Rows contained in a dataset:

────────────────

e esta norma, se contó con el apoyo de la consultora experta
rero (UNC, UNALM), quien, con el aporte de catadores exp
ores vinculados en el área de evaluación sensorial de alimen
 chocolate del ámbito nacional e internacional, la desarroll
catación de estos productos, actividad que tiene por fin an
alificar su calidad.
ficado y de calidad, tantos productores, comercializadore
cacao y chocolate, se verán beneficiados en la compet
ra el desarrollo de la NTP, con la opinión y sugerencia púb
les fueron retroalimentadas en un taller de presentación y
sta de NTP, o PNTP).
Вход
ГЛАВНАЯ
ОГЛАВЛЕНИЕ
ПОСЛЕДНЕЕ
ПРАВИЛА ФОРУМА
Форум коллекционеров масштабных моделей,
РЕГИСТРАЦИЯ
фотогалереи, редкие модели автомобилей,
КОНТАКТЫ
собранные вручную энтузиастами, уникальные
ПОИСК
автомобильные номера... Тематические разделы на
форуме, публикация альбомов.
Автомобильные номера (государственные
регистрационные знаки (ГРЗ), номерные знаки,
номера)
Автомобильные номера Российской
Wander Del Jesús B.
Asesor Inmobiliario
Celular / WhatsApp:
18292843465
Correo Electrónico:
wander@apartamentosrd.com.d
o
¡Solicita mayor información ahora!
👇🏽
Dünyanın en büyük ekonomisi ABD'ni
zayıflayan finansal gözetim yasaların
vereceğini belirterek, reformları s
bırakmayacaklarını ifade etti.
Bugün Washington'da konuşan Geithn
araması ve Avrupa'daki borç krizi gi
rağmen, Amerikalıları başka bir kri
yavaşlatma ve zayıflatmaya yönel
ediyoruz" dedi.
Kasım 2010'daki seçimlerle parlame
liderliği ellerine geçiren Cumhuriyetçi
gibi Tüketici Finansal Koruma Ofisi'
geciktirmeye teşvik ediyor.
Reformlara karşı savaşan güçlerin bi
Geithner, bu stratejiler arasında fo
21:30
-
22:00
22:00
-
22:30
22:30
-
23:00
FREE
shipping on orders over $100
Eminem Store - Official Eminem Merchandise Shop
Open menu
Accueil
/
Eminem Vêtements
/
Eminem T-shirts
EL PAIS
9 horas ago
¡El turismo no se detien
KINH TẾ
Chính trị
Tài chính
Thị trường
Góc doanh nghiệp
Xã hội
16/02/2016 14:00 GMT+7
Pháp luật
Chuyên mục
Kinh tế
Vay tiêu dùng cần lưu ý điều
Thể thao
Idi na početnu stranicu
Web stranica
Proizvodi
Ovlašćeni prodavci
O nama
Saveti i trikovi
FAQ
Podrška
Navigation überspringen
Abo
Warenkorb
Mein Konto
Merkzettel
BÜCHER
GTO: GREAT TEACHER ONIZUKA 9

────────────────

**BRIEF**: Please count the lines in the rows above that contain the word "номера", and reply with that number alone.

**TASK SOLUTION**: 4